+++ Given data +++
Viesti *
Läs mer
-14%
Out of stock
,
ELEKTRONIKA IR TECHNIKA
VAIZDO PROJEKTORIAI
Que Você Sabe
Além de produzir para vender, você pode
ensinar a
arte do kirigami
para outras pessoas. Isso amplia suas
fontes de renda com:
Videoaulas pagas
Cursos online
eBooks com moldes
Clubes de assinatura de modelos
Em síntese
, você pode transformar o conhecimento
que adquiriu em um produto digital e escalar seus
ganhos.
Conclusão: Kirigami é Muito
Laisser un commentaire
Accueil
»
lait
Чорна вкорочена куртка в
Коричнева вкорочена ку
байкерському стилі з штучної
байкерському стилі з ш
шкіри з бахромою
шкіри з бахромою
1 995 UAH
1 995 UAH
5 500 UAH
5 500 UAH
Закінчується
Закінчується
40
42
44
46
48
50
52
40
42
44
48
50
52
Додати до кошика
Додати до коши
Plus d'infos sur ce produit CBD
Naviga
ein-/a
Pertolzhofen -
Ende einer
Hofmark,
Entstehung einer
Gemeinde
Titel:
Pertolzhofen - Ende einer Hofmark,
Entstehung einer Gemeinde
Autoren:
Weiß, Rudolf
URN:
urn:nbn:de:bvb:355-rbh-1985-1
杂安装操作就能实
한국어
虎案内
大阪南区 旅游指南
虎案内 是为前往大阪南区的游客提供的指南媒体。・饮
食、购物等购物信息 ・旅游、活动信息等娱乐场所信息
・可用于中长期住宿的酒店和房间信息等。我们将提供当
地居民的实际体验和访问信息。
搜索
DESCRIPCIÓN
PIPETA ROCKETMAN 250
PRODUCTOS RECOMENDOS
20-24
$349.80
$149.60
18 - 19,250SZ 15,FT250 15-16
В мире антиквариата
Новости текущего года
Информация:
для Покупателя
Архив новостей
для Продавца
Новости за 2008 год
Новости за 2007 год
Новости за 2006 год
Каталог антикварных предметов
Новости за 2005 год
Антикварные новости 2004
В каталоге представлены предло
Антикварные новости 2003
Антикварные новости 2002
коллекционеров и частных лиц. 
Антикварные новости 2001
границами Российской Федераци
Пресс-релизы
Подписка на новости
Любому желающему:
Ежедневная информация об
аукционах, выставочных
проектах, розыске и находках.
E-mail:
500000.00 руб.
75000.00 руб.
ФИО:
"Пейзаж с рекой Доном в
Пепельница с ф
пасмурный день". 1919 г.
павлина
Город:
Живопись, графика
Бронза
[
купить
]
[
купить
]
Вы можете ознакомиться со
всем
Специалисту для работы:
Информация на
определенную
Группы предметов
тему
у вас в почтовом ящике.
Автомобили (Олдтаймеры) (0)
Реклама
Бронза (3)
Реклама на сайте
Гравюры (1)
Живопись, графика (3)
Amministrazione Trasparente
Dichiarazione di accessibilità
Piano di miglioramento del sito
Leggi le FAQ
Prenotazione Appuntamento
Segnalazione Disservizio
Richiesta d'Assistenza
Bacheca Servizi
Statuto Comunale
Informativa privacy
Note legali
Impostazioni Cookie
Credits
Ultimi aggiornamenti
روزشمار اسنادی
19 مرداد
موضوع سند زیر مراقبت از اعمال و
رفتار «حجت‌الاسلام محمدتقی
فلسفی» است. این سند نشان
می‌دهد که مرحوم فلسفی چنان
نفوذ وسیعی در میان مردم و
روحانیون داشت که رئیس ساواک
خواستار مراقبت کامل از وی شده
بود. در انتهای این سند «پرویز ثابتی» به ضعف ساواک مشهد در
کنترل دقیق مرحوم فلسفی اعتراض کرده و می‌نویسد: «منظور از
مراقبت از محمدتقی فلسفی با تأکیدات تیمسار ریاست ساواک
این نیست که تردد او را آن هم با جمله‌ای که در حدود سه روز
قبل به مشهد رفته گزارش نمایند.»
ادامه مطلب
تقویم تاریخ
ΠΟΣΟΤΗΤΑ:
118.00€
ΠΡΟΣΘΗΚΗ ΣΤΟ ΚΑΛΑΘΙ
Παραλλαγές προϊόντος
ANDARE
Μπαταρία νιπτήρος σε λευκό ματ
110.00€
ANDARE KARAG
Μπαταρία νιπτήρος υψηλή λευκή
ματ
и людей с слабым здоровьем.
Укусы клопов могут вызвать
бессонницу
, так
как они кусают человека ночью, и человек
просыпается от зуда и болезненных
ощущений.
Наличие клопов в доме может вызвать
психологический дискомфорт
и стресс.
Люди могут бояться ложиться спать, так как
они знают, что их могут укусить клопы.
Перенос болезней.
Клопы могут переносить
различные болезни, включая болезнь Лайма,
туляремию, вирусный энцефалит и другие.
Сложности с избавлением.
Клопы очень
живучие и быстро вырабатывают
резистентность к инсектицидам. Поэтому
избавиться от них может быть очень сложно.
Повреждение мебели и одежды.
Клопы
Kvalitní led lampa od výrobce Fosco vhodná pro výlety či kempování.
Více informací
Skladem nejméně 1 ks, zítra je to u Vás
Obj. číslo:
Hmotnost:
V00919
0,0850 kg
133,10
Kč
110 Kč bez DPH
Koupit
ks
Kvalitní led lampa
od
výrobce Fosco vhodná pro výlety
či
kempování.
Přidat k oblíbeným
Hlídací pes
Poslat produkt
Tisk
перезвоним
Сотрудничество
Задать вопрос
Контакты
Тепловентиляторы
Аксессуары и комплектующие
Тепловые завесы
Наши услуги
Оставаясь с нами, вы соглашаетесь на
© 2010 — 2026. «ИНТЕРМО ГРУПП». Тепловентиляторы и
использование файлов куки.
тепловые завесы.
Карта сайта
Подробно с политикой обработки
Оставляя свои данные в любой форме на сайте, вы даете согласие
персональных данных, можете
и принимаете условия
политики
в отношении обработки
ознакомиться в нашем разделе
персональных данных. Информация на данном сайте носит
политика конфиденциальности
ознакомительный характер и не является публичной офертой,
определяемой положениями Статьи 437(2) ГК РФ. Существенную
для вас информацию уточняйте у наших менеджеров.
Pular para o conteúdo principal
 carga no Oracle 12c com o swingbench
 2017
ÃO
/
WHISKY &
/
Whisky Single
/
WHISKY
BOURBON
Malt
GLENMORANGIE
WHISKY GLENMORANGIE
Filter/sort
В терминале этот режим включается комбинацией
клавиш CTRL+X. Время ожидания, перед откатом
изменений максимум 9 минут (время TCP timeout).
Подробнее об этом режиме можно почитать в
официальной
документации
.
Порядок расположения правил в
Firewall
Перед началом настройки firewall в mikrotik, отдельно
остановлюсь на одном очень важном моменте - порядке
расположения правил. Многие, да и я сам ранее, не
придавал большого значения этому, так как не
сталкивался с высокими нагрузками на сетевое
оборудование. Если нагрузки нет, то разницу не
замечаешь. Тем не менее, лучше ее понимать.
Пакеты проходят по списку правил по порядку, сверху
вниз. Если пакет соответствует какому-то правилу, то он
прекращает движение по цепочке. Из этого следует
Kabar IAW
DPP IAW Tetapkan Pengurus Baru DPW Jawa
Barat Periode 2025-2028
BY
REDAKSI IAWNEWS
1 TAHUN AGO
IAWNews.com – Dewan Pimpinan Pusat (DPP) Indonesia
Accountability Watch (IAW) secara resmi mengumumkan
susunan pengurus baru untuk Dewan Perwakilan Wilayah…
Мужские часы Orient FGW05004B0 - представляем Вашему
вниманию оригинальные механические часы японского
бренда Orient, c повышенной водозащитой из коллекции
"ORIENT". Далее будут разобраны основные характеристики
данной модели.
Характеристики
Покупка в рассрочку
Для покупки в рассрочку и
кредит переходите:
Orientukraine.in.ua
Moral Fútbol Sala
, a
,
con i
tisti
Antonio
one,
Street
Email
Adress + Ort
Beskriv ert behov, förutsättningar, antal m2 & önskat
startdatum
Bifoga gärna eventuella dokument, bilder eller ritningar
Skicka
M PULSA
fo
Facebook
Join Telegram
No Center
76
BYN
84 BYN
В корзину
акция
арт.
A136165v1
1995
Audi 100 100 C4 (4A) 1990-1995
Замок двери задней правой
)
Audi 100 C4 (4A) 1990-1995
+++
Request> Write out the lines of the material without any changes, from the first line through the line that contains "Архив новостей", including that line.

Solution>
Viesti *
Läs mer
-14%
Out of stock
,
ELEKTRONIKA IR TECHNIKA
VAIZDO PROJEKTORIAI
Que Você Sabe
Além de produzir para vender, você pode
ensinar a
arte do kirigami
para outras pessoas. Isso amplia suas
fontes de renda com:
Videoaulas pagas
Cursos online
eBooks com moldes
Clubes de assinatura de modelos
Em síntese
, você pode transformar o conhecimento
que adquiriu em um produto digital e escalar seus
ganhos.
Conclusão: Kirigami é Muito
Laisser un commentaire
Accueil
»
lait
Чорна вкорочена куртка в
Коричнева вкорочена ку
байкерському стилі з штучної
байкерському стилі з ш
шкіри з бахромою
шкіри з бахромою
1 995 UAH
1 995 UAH
5 500 UAH
5 500 UAH
Закінчується
Закінчується
40
42
44
46
48
50
52
40
42
44
48
50
52
Додати до кошика
Додати до коши
Plus d'infos sur ce produit CBD
Naviga
ein-/a
Pertolzhofen -
Ende einer
Hofmark,
Entstehung einer
Gemeinde
Titel:
Pertolzhofen - Ende einer Hofmark,
Entstehung einer Gemeinde
Autoren:
Weiß, Rudolf
URN:
urn:nbn:de:bvb:355-rbh-1985-1
杂安装操作就能实
한국어
虎案内
大阪南区 旅游指南
虎案内 是为前往大阪南区的游客提供的指南媒体。・饮
食、购物等购物信息 ・旅游、活动信息等娱乐场所信息
・可用于中长期住宿的酒店和房间信息等。我们将提供当
地居民的实际体验和访问信息。
搜索
DESCRIPCIÓN
PIPETA ROCKETMAN 250
PRODUCTOS RECOMENDOS
20-24
$349.80
$149.60
18 - 19,250SZ 15,FT250 15-16
В мире антиквариата
Новости текущего года
Информация:
для Покупателя
Архив новостей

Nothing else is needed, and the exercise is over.